____ Given data
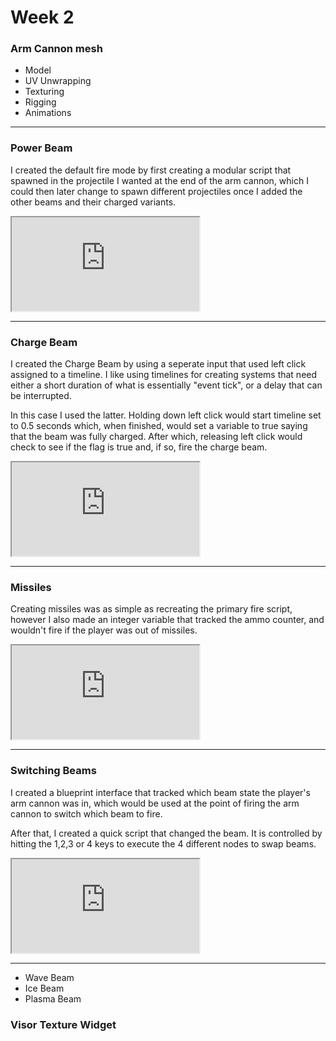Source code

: # Week 2


### Arm Cannon mesh

- Model
- UV Unwrapping
- Texturing
- Rigging
- Animations

---

### Power Beam

I created the default fire mode by first creating a modular script that spawned in the projectile I wanted at the end of the arm cannon, which I could then later change to spawn different projectiles once I added the other beams and their charged variants.

<iframe src="https://blueprintue.com/render/o4-w7b1d/" scrolling="no" allowfullscreen></iframe>

---

### Charge Beam
I created the Charge Beam by using a seperate input that used left click assigned to a timeline. I like using timelines for creating systems that need either a short duration of what is essentially "event tick", or a delay that can be interrupted.

In this case I used the latter. Holding down left click would start timeline set to 0.5 seconds which, when finished, would set a variable to true saying that the beam was fully charged. After which, releasing left click would check to see if the flag is true and, if so, fire the charge beam.

<iframe src="https://blueprintue.com/render/tu_jx-2g/" scrolling="no" allowfullscreen></iframe>

---

### Missiles
Creating missiles was as simple as recreating the primary fire script, however I also made an integer variable that tracked the ammo counter, and wouldn't fire if the player was out of missiles.


<iframe src="https://blueprintue.com/render/h5q4xvpo/" scrolling="no" allowfullscreen></iframe>

---

### Switching Beams

I created a blueprint interface that tracked which beam state the player's arm cannon was in, which would be used at the point of firing the arm cannon to switch which beam to fire.

After that, I created a quick script that changed the beam. It is controlled by hitting the 1,2,3 or 4 keys to execute the 4 different nodes to swap beams.

<iframe src="https://blueprintue.com/render/p0tb1egw/" scrolling="no" allowfullscreen></iframe>

---

- Wave Beam
- Ice Beam
- Plasma Beam

### Visor Texture Widget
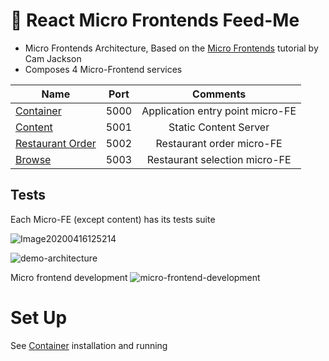 # 🍱 React Micro Frontends Feed-Me
- Micro Frontends Architecture, Based on the [Micro Frontends](https://martinfowler.com/articles/micro-frontends.html) tutorial by Cam Jackson
- Composes 4 Micro-Frontend services

| Name   |      Port   |      Comments
|----------|:-------------:|:-------------:|
| [Container](./container/README.md) | 5000 |  Application entry point micro-FE
| [Content](./content/README.md) |    5001 | Static Content Server
| [Restaurant Order](./restaurant-order/README.md) |    5002 |  Restaurant order micro-FE
| [Browse](./browse/README.md) |    5003 |  Restaurant selection micro-FE
## Tests
Each Micro-FE (except content) has its tests suite

![Image20200416125214](https://user-images.githubusercontent.com/12394551/79442453-38785200-7fe1-11ea-9d5d-1539cd5a86da.png)

![demo-architecture](https://martinfowler.com/articles/micro-frontends/demo-architecture.png)

Micro frontend development
![micro-frontend-development](https://martinfowler.com/articles/micro-frontends/deployment.png)

# Set Up
See [Container](./container/README.md) installation and running

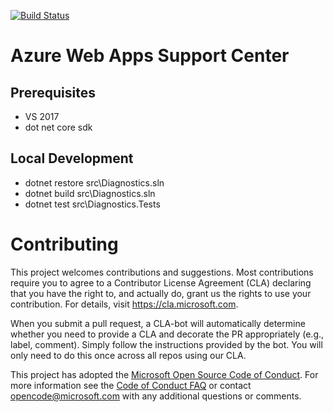 
[![Build Status](https://travis-ci.org/Azure/Azure-WebApps-Support-Center.svg?branch=diagnostics-master)](https://travis-ci.org/Azure/Azure-WebApps-Support-Center)

# Azure Web Apps Support Center

## Prerequisites
- VS 2017
- dot net core sdk


## Local Development
- dotnet restore src\Diagnostics.sln
- dotnet build src\Diagnostics.sln
- dotnet test src\Diagnostics.Tests

# Contributing

This project welcomes contributions and suggestions.  Most contributions require you to agree to a
Contributor License Agreement (CLA) declaring that you have the right to, and actually do, grant us
the rights to use your contribution. For details, visit https://cla.microsoft.com.

When you submit a pull request, a CLA-bot will automatically determine whether you need to provide
a CLA and decorate the PR appropriately (e.g., label, comment). Simply follow the instructions
provided by the bot. You will only need to do this once across all repos using our CLA.

This project has adopted the [Microsoft Open Source Code of Conduct](https://opensource.microsoft.com/codeofconduct/).
For more information see the [Code of Conduct FAQ](https://opensource.microsoft.com/codeofconduct/faq/) or
contact [opencode@microsoft.com](mailto:opencode@microsoft.com) with any additional questions or comments.
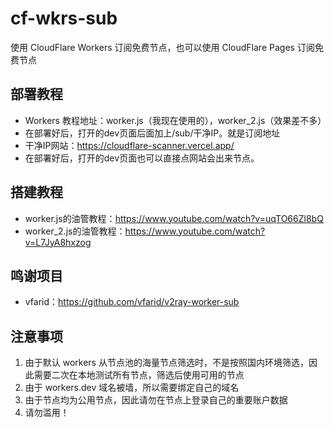 # cf-wkrs-sub

使用 CloudFlare Workers 订阅免费节点，也可以使用 CloudFlare Pages 订阅免费节点

## 部署教程

- Workers 教程地址：worker.js（我现在使用的），worker_2.js（效果差不多）
- 在部署好后，打开的dev页面后面加上/sub/干净IP。就是订阅地址
- 干净IP网站：https://cloudflare-scanner.vercel.app/
- 在部署好后，打开的dev页面也可以直接点网站会出来节点。

## 搭建教程
- worker.js的油管教程：https://www.youtube.com/watch?v=uqTO66Zl8bQ
- worker_2.js的油管教程：https://www.youtube.com/watch?v=L7JyA8hxzog

## 鸣谢项目

- vfarid：https://github.com/vfarid/v2ray-worker-sub

## 注意事项

1. 由于默认 workers 从节点池的海量节点筛选时，不是按照国内环境筛选，因此需要二次在本地测试所有节点，筛选后使用可用的节点
2. 由于 workers.dev 域名被墙，所以需要绑定自己的域名
3. 由于节点均为公用节点，因此请勿在节点上登录自己的重要账户数据
4. 请勿滥用！
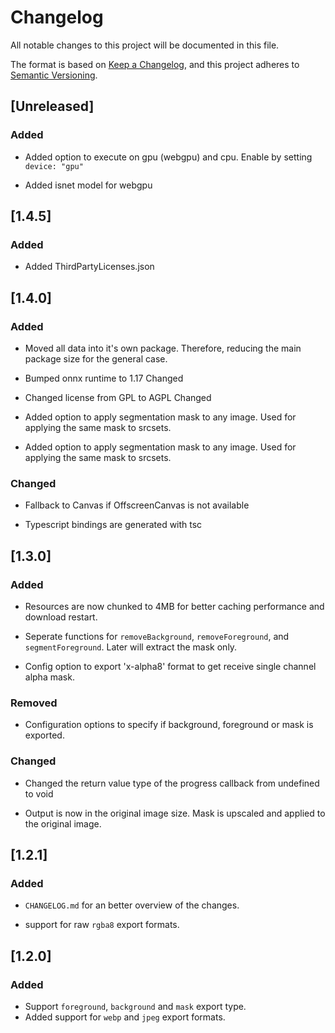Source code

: # Changelog

All notable changes to this project will be documented in this file.

The format is based on [Keep a Changelog](https://keepachangelog.com/en/1.0.0/), and this project adheres to [Semantic Versioning](https://semver.org/spec/v2.0.0.html).

## [Unreleased]

### Added

- Added option to execute on gpu (webgpu) and cpu. Enable by setting `device: "gpu"`

- Added isnet model for webgpu

## [1.4.5]

### Added

- Added ThirdPartyLicenses.json

## [1.4.0]

### Added

- Moved all data into it's own package. Therefore, reducing the main package size for the general case.

- Bumped onnx runtime to 1.17 Changed

- Changed license from GPL to AGPL Changed

- Added option to apply segmentation mask to any image. Used for applying the same mask to srcsets.

- Added option to apply segmentation mask to any image. Used for applying the same mask to srcsets.

### Changed

- Fallback to Canvas if OffscreenCanvas is not available

- Typescript bindings are generated with tsc

## [1.3.0]

### Added

- Resources are now chunked to 4MB for better caching performance and download restart.

- Seperate functions for `removeBackground`, `removeForeground`, and `segmentForeground`. Later will extract the mask only.

- Config option to export 'x-alpha8' format to get receive single channel alpha mask.

### Removed

- Configuration options to specify if background, foreground or mask is exported.

### Changed

- Changed the return value type of the progress callback from undefined to void

- Output is now in the original image size. Mask is upscaled and applied to the original image.

## [1.2.1]

### Added

- `CHANGELOG.md` for an better overview of the changes.

- support for raw `rgba8` export formats.

## [1.2.0]

### Added

- Support `foreground`, `background` and `mask` export type.
- Added support for `webp` and `jpeg` export formats.
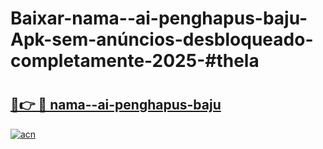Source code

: # Baixar-nama--ai-penghapus-baju-Apk-sem-anúncios-desbloqueado-completamente-2025-#thela

# <h2><a href="https://ainizakaria.my?title=nama--ai-penghapus-baju&ref=24M">🔗👉 🔴 nama--ai-penghapus-baju</a></h2>

[![acn](https://github.com/user-attachments/assets/0f9c940e-d8b0-45ae-aac7-cd30a18b3e1c)](https://ainizakaria.my?title=nama--ai-penghapus-baju&ref=24M)

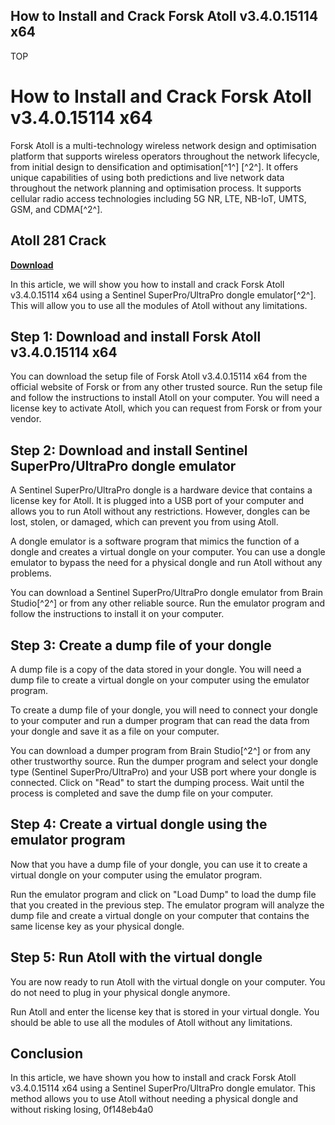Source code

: ## How to Install and Crack Forsk Atoll v3.4.0.15114 x64

 TOP 
# How to Install and Crack Forsk Atoll v3.4.0.15114 x64
 
Forsk Atoll is a multi-technology wireless network design and optimisation platform that supports wireless operators throughout the network lifecycle, from initial design to densification and optimisation[^1^] [^2^]. It offers unique capabilities of using both predictions and live network data throughout the network planning and optimisation process. It supports cellular radio access technologies including 5G NR, LTE, NB-IoT, UMTS, GSM, and CDMA[^2^].
 
## Atoll 281 Crack


[**Download**](https://sormindpestna.blogspot.com/?download=2tKCCe)

 
In this article, we will show you how to install and crack Forsk Atoll v3.4.0.15114 x64 using a Sentinel SuperPro/UltraPro dongle emulator[^2^]. This will allow you to use all the modules of Atoll without any limitations.
 
## Step 1: Download and install Forsk Atoll v3.4.0.15114 x64
 
You can download the setup file of Forsk Atoll v3.4.0.15114 x64 from the official website of Forsk or from any other trusted source. Run the setup file and follow the instructions to install Atoll on your computer. You will need a license key to activate Atoll, which you can request from Forsk or from your vendor.
 
## Step 2: Download and install Sentinel SuperPro/UltraPro dongle emulator
 
A Sentinel SuperPro/UltraPro dongle is a hardware device that contains a license key for Atoll. It is plugged into a USB port of your computer and allows you to run Atoll without any restrictions. However, dongles can be lost, stolen, or damaged, which can prevent you from using Atoll.
 
A dongle emulator is a software program that mimics the function of a dongle and creates a virtual dongle on your computer. You can use a dongle emulator to bypass the need for a physical dongle and run Atoll without any problems.
 
You can download a Sentinel SuperPro/UltraPro dongle emulator from Brain Studio[^2^] or from any other reliable source. Run the emulator program and follow the instructions to install it on your computer.
 
## Step 3: Create a dump file of your dongle
 
A dump file is a copy of the data stored in your dongle. You will need a dump file to create a virtual dongle on your computer using the emulator program.
 
To create a dump file of your dongle, you will need to connect your dongle to your computer and run a dumper program that can read the data from your dongle and save it as a file on your computer.
 
You can download a dumper program from Brain Studio[^2^] or from any other trustworthy source. Run the dumper program and select your dongle type (Sentinel SuperPro/UltraPro) and your USB port where your dongle is connected. Click on "Read" to start the dumping process. Wait until the process is completed and save the dump file on your computer.
 
## Step 4: Create a virtual dongle using the emulator program
 
Now that you have a dump file of your dongle, you can use it to create a virtual dongle on your computer using the emulator program.
 
Run the emulator program and click on "Load Dump" to load the dump file that you created in the previous step. The emulator program will analyze the dump file and create a virtual dongle on your computer that contains the same license key as your physical dongle.
 
## Step 5: Run Atoll with the virtual dongle
 
You are now ready to run Atoll with the virtual dongle on your computer. You do not need to plug in your physical dongle anymore.
 
Run Atoll and enter the license key that is stored in your virtual dongle. You should be able to use all the modules of Atoll without any limitations.
 
## Conclusion
 
In this article, we have shown you how to install and crack Forsk Atoll v3.4.0.15114 x64 using a Sentinel SuperPro/UltraPro dongle emulator. This method allows you to use Atoll without needing a physical dongle and without risking losing,
 0f148eb4a0
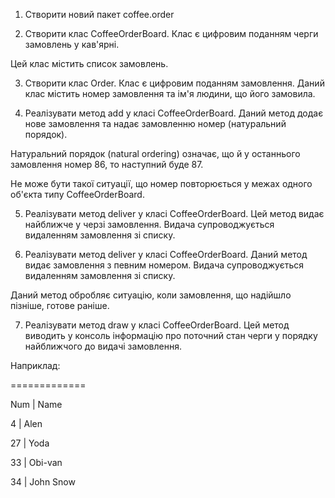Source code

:1. Створити новий пакет coffee.order

2. Створити клас CoffeeOrderBoard. Клас є цифровим поданням черги замовлень у кав'ярні.

Цей клас містить список замовлень.

3. Створити клас Order. Клас є цифровим поданням замовлення. Даний клас містить номер замовлення та ім'я людини, 
що його замовила.

4. Реалізувати метод add у класі CoffeeOrderBoard. Даний метод додає нове замовлення та надає замовленню номер 
(натуральний порядок).

Натуральний порядок (natural ordering) означає, що й у останнього замовлення номер 86, то наступний буде 87.

Не може бути такої ситуації, що номер повторюється у межах одного об'єкта типу CoffeeOrderBoard.

5. Реалізувати метод deliver у класі CoffeeOrderBoard. Цей метод видає найближче у черзі замовлення. 
Видача супроводжується видаленням замовлення зі списку.

6. Реалізувати метод deliver у класі CoffeeOrderBoard. Даний метод видає замовлення з певним номером. 
Видача супроводжується видаленням замовлення зі списку.

Даний метод обробляє ситуацію, коли замовлення, що надійшло пізніше, готове раніше.

7. Реалізувати метод draw у класі CoffeeOrderBoard. Цей метод виводить у консоль інформацію про поточний стан черги 
у порядку найближчого до видачі замовлення.

Наприклад:

=============

Num | Name

4 | Alen

27 | Yoda

33 | Obi-van

34 | John Snow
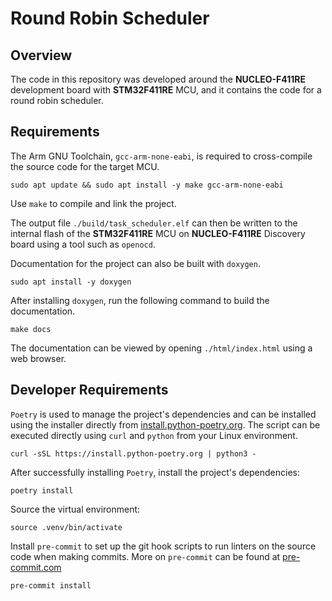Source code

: # Round Robin Scheduler

## Overview

The code in this repository was developed around the **NUCLEO-F411RE** development board with **STM32F411RE** MCU, and it contains the code for a round robin scheduler.

## Requirements

The Arm GNU Toolchain, `gcc-arm-none-eabi`, is required to cross-compile the source code for the target MCU.

    sudo apt update && sudo apt install -y make gcc-arm-none-eabi

Use `make` to compile and link the project.

The output file `./build/task_scheduler.elf` can then be written to the internal flash of the **STM32F411RE** MCU on **NUCLEO-F411RE** Discovery board using a tool such as `openocd`.

Documentation for the project can also be built with `doxygen`.

    sudo apt install -y doxygen

After installing `doxygen`, run the following command to build the documentation.

    make docs

The documentation can be viewed by opening `./html/index.html` using a web browser.

## Developer Requirements

`Poetry` is used to manage the project's dependencies and can be installed using the installer directly from [install.python-poetry.org](https://install.python-poetry.org/). The script can be executed directly using `curl` and `python` from your Linux environment.

    curl -sSL https://install.python-poetry.org | python3 -

After successfully installing `Poetry`, install the project's dependencies:

    poetry install

Source the virtual environment:

    source .venv/bin/activate

Install `pre-commit` to set up the git hook scripts to run linters on the source code when making commits. More on `pre-commit` can be found at [pre-commit.com](https://pre-commit.com/)

    pre-commit install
________
_Required work_:
Write the number of lines in the data above that contain "save", adding no other words.

_Exercise answer_:
2